### WORK ORDER
Some entries follow. Reproduce exactly the lines starting at the one with "end tags %%" and stopping after the one with "de Leur, R.".

### RECORDS FOR THE EXERCISE
-.-.-

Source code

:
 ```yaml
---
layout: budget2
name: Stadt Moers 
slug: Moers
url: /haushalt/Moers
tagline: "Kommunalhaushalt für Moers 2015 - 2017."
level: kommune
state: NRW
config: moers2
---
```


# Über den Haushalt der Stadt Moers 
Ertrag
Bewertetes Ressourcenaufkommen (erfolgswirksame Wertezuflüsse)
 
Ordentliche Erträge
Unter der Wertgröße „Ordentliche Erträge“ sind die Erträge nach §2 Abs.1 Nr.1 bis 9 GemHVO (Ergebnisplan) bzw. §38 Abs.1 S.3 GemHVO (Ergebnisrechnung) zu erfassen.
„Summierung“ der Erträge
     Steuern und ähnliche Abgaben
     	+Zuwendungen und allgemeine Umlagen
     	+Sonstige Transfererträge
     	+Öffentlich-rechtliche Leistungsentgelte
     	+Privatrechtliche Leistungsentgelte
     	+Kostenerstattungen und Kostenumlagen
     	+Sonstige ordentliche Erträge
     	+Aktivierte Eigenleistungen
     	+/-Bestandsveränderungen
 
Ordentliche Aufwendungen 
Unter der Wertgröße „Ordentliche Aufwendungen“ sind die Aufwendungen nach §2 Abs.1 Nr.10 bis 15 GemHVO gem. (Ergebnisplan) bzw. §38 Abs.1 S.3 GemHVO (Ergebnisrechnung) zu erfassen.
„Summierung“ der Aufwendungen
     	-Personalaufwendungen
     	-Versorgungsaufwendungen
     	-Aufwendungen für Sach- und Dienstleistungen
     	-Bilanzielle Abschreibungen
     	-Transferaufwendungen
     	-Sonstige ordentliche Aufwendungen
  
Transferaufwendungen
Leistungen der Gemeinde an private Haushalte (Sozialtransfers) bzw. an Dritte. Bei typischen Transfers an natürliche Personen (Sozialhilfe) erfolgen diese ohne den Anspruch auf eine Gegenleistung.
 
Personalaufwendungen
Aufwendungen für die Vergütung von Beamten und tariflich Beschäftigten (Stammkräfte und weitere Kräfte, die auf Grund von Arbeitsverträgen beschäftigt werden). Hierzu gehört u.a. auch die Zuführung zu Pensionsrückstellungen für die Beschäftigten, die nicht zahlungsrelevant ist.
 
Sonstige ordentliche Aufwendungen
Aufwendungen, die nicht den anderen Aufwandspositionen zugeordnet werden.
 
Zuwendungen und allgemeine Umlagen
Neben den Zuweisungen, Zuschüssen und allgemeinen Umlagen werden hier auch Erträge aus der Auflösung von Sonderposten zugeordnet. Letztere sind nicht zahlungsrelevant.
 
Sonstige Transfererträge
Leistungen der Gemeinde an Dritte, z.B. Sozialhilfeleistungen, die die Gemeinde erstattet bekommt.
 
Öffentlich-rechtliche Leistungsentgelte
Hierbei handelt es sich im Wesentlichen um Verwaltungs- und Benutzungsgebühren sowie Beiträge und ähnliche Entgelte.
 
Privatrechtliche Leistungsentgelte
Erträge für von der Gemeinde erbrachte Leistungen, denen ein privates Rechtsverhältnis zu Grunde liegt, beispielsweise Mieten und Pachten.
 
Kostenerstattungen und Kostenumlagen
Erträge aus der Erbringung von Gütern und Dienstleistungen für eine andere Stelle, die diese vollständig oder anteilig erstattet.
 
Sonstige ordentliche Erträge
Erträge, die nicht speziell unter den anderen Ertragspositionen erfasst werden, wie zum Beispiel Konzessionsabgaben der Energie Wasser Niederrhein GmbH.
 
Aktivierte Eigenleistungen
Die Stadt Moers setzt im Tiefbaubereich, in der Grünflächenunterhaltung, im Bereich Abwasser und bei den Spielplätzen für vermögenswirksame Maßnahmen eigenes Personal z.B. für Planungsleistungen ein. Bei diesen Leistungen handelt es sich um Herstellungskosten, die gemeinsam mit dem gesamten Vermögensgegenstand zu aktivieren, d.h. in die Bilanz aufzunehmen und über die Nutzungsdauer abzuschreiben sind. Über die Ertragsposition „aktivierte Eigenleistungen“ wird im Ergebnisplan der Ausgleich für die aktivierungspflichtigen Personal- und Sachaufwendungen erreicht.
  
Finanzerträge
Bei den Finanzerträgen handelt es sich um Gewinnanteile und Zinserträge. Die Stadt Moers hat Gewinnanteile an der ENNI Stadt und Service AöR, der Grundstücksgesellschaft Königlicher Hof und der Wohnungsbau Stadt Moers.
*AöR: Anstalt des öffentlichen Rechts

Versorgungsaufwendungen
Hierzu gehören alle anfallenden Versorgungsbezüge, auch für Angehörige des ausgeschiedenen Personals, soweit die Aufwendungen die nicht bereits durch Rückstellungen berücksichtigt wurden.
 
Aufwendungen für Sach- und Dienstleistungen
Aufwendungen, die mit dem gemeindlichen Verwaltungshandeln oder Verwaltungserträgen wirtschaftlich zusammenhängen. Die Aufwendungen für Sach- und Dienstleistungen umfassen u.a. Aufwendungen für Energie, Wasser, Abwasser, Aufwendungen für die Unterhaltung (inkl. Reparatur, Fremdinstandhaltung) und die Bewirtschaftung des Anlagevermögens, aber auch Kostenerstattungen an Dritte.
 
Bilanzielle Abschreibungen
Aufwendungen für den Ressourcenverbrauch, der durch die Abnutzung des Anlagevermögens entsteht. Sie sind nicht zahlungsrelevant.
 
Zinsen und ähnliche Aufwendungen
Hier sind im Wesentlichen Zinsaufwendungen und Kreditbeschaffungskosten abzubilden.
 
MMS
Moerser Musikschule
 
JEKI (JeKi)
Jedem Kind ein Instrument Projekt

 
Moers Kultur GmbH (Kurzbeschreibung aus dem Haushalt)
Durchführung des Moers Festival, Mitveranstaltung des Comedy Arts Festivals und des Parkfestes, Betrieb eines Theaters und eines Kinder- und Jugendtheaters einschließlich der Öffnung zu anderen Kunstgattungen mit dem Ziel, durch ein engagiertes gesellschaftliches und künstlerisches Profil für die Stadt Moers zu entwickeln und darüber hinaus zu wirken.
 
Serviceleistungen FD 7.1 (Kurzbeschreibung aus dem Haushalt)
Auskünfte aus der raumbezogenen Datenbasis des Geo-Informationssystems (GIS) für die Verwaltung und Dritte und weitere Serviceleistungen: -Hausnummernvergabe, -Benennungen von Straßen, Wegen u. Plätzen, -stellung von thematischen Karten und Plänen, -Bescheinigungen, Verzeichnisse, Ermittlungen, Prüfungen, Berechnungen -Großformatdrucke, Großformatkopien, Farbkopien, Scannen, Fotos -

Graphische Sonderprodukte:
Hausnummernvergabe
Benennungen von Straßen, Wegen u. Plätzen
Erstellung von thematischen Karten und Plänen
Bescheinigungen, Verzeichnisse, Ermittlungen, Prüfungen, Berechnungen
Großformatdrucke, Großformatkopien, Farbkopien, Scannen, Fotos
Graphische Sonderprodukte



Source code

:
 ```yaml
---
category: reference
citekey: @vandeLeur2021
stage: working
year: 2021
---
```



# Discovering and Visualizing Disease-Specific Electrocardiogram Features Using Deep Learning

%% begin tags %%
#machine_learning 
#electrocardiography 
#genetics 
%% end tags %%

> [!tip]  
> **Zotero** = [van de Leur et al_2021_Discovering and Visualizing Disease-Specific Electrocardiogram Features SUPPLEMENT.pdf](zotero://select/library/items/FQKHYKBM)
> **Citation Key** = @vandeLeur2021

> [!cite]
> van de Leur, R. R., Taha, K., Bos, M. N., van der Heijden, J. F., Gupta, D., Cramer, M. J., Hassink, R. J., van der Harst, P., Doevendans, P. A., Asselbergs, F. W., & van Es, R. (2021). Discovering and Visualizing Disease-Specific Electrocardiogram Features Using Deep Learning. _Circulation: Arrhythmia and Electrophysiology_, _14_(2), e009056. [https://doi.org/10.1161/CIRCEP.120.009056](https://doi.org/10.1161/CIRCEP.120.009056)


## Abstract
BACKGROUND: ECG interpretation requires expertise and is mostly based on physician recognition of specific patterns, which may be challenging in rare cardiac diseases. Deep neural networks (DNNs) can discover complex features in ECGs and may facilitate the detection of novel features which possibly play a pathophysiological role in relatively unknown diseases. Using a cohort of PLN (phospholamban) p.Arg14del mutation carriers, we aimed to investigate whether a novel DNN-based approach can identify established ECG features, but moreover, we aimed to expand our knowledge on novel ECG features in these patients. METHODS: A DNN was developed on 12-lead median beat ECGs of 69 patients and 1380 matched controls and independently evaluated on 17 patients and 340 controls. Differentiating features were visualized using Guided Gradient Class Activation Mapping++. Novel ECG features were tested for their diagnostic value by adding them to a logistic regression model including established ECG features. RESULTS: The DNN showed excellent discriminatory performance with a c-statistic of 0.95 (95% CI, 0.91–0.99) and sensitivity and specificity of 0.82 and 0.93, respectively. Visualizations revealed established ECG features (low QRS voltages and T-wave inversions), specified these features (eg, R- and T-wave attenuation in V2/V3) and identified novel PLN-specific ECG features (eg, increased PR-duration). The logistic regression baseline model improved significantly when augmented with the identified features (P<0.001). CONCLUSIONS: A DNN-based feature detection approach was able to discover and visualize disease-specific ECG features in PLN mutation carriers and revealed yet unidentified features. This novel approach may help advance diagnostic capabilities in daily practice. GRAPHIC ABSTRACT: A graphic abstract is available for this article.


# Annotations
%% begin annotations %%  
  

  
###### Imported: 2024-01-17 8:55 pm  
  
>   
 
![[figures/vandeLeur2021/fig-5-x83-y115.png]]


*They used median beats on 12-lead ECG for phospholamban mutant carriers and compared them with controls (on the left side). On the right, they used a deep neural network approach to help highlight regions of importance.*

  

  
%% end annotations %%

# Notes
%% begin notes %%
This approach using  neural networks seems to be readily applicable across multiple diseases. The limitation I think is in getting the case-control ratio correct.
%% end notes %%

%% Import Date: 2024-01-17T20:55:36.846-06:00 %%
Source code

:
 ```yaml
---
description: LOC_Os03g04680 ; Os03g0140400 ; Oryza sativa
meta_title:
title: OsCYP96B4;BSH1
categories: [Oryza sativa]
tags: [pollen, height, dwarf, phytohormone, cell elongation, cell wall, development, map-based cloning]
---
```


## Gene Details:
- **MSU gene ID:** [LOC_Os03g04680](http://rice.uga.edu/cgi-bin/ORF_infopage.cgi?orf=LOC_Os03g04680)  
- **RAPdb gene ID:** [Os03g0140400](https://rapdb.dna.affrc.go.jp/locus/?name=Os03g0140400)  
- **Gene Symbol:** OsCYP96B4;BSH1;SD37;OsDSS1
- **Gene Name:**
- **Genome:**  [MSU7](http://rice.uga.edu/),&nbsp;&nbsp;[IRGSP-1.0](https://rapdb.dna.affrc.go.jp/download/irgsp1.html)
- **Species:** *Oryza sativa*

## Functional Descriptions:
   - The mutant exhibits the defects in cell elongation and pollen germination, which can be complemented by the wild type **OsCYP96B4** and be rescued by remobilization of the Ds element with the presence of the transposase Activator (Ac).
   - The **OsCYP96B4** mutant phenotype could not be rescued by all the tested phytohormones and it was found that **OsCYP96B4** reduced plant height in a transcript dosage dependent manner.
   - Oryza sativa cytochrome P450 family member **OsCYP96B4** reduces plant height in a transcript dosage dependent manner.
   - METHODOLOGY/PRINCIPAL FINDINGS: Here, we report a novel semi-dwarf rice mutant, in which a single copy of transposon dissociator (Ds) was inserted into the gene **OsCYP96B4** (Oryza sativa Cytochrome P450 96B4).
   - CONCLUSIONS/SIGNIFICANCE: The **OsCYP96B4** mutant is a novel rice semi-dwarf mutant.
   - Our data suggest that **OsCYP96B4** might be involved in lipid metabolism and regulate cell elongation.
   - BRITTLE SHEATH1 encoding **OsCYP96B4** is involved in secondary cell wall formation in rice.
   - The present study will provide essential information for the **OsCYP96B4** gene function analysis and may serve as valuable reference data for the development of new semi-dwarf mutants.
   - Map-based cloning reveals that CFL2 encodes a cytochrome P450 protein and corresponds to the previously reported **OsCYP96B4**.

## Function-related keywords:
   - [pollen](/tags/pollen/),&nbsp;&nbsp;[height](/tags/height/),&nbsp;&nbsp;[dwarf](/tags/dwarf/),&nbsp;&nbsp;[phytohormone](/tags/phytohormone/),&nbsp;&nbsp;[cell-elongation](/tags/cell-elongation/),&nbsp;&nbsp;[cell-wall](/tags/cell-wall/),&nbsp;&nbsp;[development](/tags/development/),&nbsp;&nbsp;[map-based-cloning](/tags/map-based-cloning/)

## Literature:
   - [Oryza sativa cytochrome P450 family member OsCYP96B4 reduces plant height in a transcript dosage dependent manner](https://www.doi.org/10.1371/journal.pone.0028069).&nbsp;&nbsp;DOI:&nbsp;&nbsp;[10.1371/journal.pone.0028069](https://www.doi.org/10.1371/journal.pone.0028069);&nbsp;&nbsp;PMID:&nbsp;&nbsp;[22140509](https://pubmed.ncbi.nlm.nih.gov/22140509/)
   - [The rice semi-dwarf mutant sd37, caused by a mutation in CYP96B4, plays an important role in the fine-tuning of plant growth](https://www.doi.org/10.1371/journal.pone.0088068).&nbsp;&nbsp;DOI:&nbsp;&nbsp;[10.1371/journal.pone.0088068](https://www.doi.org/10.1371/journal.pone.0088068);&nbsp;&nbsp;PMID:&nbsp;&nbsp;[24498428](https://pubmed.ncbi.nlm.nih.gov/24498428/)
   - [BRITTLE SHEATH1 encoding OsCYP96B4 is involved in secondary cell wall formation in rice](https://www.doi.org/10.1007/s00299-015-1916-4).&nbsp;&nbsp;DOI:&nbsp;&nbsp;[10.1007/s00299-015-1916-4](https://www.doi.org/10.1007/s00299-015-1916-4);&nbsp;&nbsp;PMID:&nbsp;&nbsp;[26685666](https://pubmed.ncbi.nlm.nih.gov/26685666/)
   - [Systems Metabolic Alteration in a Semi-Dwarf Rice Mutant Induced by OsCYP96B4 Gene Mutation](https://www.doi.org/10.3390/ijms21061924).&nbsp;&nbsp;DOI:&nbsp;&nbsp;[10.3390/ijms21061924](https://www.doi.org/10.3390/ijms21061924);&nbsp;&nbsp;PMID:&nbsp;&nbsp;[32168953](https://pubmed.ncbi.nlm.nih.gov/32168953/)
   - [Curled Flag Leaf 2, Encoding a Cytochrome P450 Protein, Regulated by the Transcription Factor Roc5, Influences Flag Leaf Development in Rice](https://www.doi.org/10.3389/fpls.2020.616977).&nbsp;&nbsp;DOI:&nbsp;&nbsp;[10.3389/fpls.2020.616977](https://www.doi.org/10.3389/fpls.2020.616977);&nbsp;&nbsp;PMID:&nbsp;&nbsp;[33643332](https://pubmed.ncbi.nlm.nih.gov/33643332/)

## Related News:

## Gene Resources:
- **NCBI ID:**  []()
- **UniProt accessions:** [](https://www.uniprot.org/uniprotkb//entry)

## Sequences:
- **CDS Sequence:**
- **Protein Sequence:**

-.-.-

### OUTPUT FOR THIS TASK
%% end tags %%

> [!tip]  
> **Zotero** = [van de Leur et al_2021_Discovering and Visualizing Disease-Specific Electrocardiogram Features SUPPLEMENT.pdf](zotero://select/library/items/FQKHYKBM)
> **Citation Key** = @vandeLeur2021

> [!cite]
> van de Leur, R. R., Taha, K., Bos, M. N., van der Heijden, J. F., Gupta, D., Cramer, M. J., Hassink, R. J., van der Harst, P., Doevendans, P. A., Asselbergs, F. W., & van Es, R. (2021). Discovering and Visualizing Disease-Specific Electrocardiogram Features Using Deep Learning. _Circulation: Arrhythmia and Electrophysiology_, _14_(2), e009056. [https://doi.org/10.1161/CIRCEP.120.009056](https://doi.org/10.1161/CIRCEP.120.009056)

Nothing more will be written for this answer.